The first time I met Cardinal Kim, we were in a rickety shack built over the water in a harbor in Hong Kong in 1977. I had come from the Philippines, where I was living, to be with a group of brothers from our main community in France. We had been there for a month, with our prior, the founder of the Community of Taizé, Brother Roger. Suddenly we saw a small boat coming across the harbor with a tall man standing in it—Cardinal Kim. He was visiting Hong Kong and had heard that Brother Roger was there, so he had come to meet him.

Later I several times heard the Cardinal talk about his first visit to Taizé in France, in 1973, when he had been amazed and touched to hear the brothers in that remote village praying for Korea. That had been the time of the Yushin crisis, when the Cardinal was a leading figure in the resistance to the merciless dictatorship that was denying Koreans any kind of democratic freedom. In 1977 many members of the Catholic Church, together with Protestants and Buddhists, were also being arrested, beaten and torured for demanding basic rights for Korea’s workers. We knew that the Cardinal was doing everything that he could to support them, and was suffering from having so little impact on an increasingly inhuman regime.

    After midday prayer in that Hong Kong shack, the Cardinal stayed with us for a very simple lunch and I suddenly heard him ask Brother Roger to send brothers to Korea, “to help the young people deepen their faith.” I was therefore more than happy when, in May 1980, I arrived in Seoul to join other brothers in response to that invitation. By that time, the name of the dictator had changed, but nothing else was different and more than once, while visiting Cardinal Kim, we saw him comforting the families of the people in prison, the political prisoners, some of them condemned to death for their defence of basic human rights.
His deepest concern was for the poor people; he was always eager to spend time with them and with people helping them. He was keenly aware that the courage and strength needed to serve the poor without being discouraged could only come from prayer, he was a man of deep spirituality at the same time as he was keenly aware of social issues.

    In the 1980s, as Korea slowly emerged from the dark clouds, the Cardinal was twice able to welcome Pope John-Paul II to Korea. The first visit, in 1984, marked the 200th anniversary of the foundation of he Catholic Church in Korea with the canonization of the 103 martyr-saints. The second, in 1989, was for the World Eucharistic Congress. By his visits the pope encouraged the Cardinal and all who were inspired by him. In Korea, the Cardinal’s message was a source of strength and hope for many, the Catholic Church grew enormously while he was at its head.

I shall never forget listening to his sermons in Myongdong Cathedral at certain moments of great tension and crisis, standing in the packed church. I could feel how carefully he was choosing his words in order to indicate clearly the challenging message of the Gospel, never proposing some kind of easy emotion that would have no effect. It was clear that he knew no compromises, that he spoke with same voice to the simplest believers and to the most powerful leaders.

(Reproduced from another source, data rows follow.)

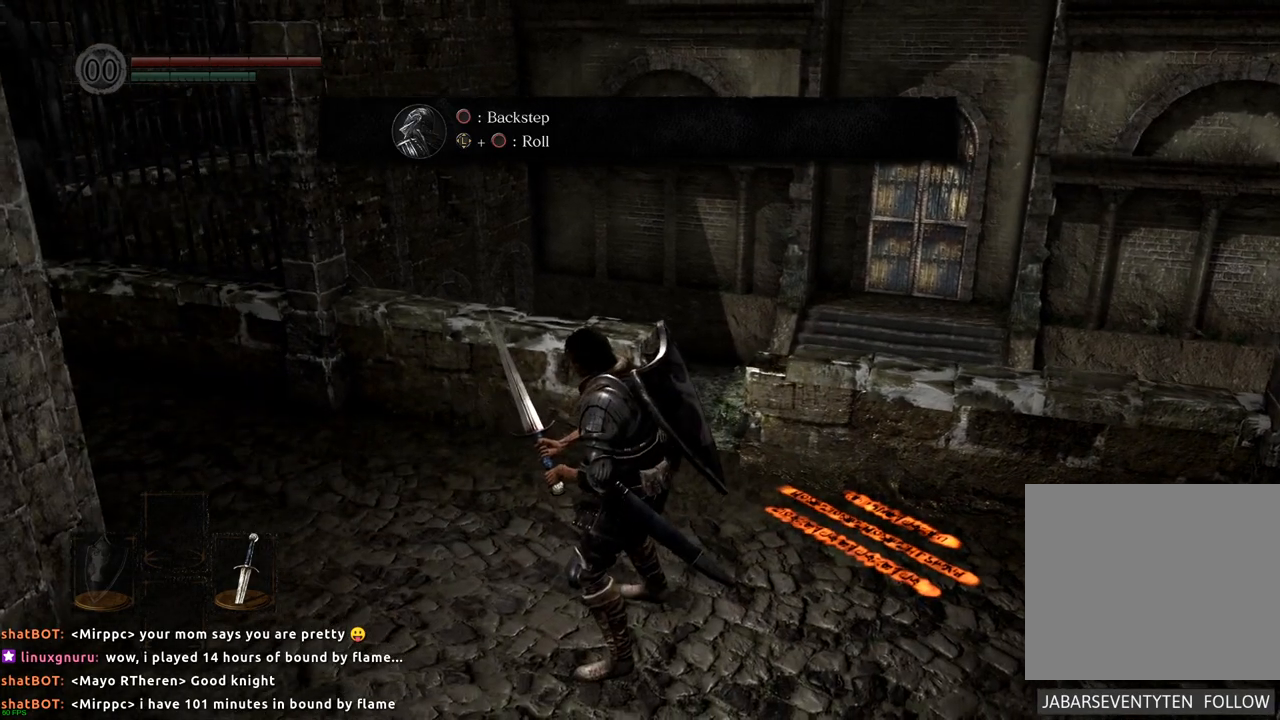
{"buttons": ["CIRCLE"], "left_stick": "center", "right_stick": "center", "events": [[83, "left_stick", "left"], [233, "left_stick", "down-left"], [450, "CIRCLE", "down"], [500, "left_stick", "center"]]}
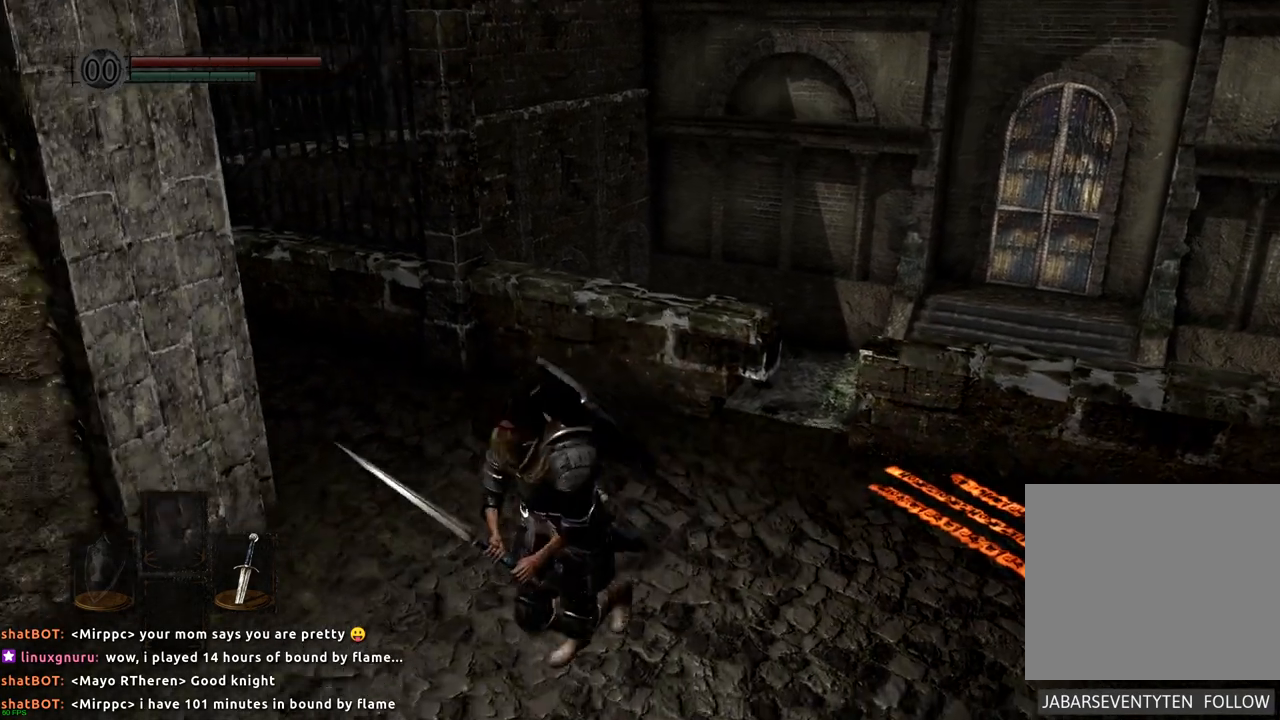
{"buttons": ["L1"], "left_stick": "center", "right_stick": "center", "events": [[50, "CIRCLE", "up"], [217, "L1", "down"], [317, "CIRCLE", "down"], [500, "CIRCLE", "up"]]}
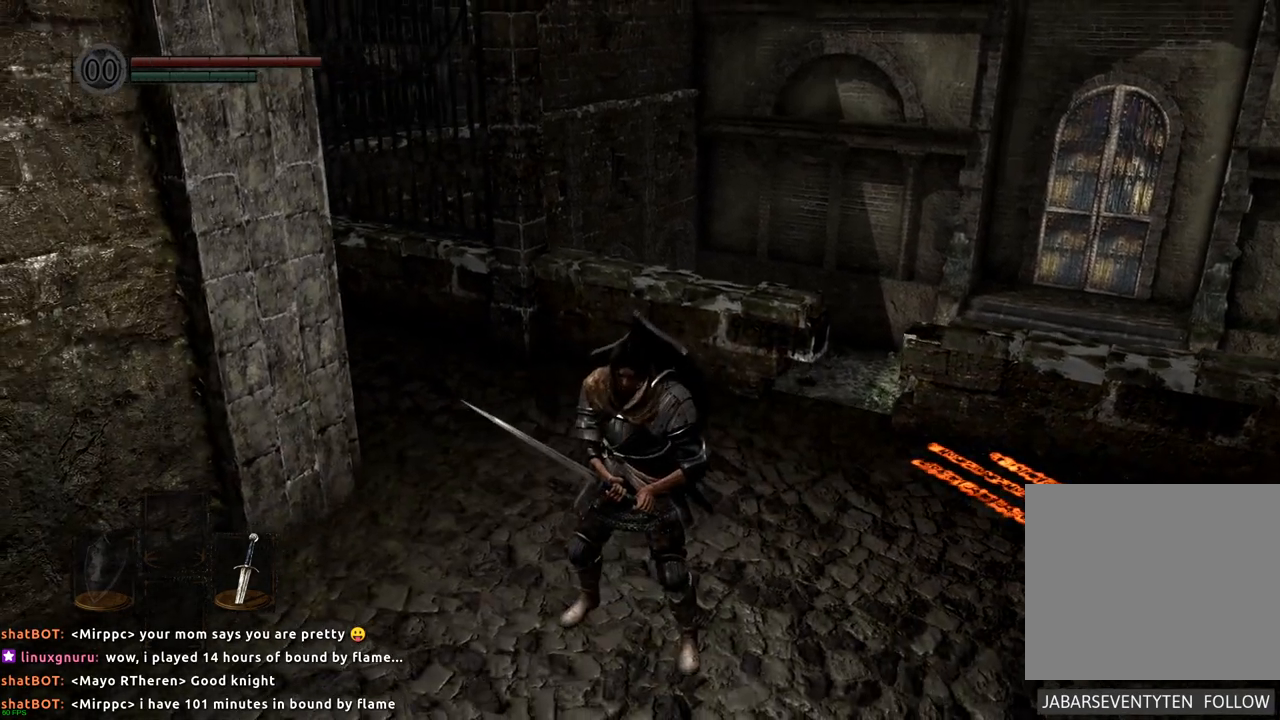
{"buttons": [], "left_stick": "center", "right_stick": "center", "events": [[83, "CIRCLE", "down"], [200, "CIRCLE", "up"], [200, "L1", "up"], [217, "left_stick", "left"], [250, "CIRCLE", "down"], [267, "DPAD_UP", "down"], [350, "CIRCLE", "up"], [350, "left_stick", "center"], [383, "DPAD_RIGHT", "down"], [383, "DPAD_UP", "up"], [400, "CIRCLE", "down"], [433, "DPAD_RIGHT", "up"], [450, "CIRCLE", "up"]]}
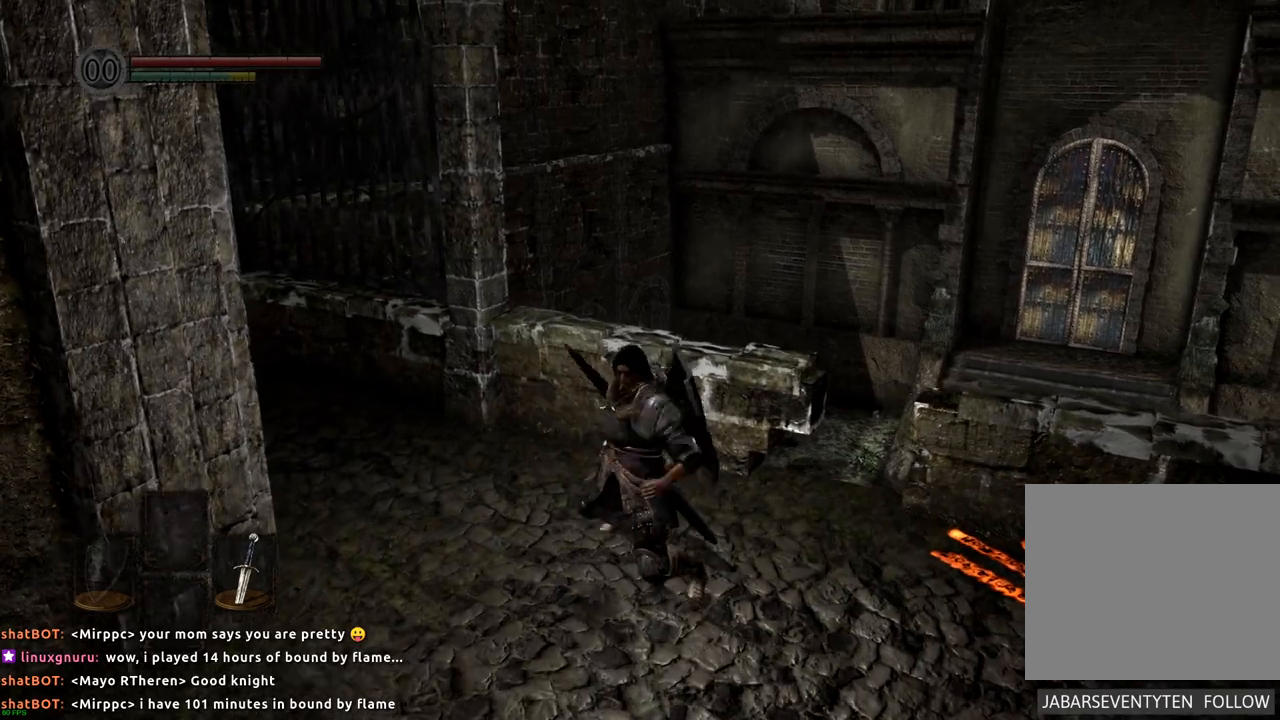
{"buttons": [], "left_stick": "down", "right_stick": "center", "events": [[150, "left_stick", "left"], [233, "left_stick", "center"], [450, "left_stick", "down"]]}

    We all loved the Cardinal because he loved us. Often he would come for a celebration in communities that were serving the poor; especially he liked to celebrate his first Christmas Mass in some particularly meaningful place—a slum, an orphanage, a hospice for people with AIDS . . . When he was invited for special birthdays or anniversaries his words were invariably just right for the occasion, and always he made people laugh. One of his special gifts was his openness to the world outside of Korea. He had studied in Japan and Germany, he spoke German, English, French and Italian as well as Japanese. He often went to other Asian countries and knew well the challenges facing the Church in each of them. He was always glad to meet visitors from abroad who were passing through Korea, he was eager to listen to them, to share their vision.

    The Cardinal was called to an impossible task, to be a symbol of hope and Gospel light for the whole nation through one of the darkest periods of its history. There were times when I think he longed to be relieved of that responsibility, when he had the impression that he was not being understood. Now he is truly at rest, the rest promised to a true and faithful servant of Christ, eternal life.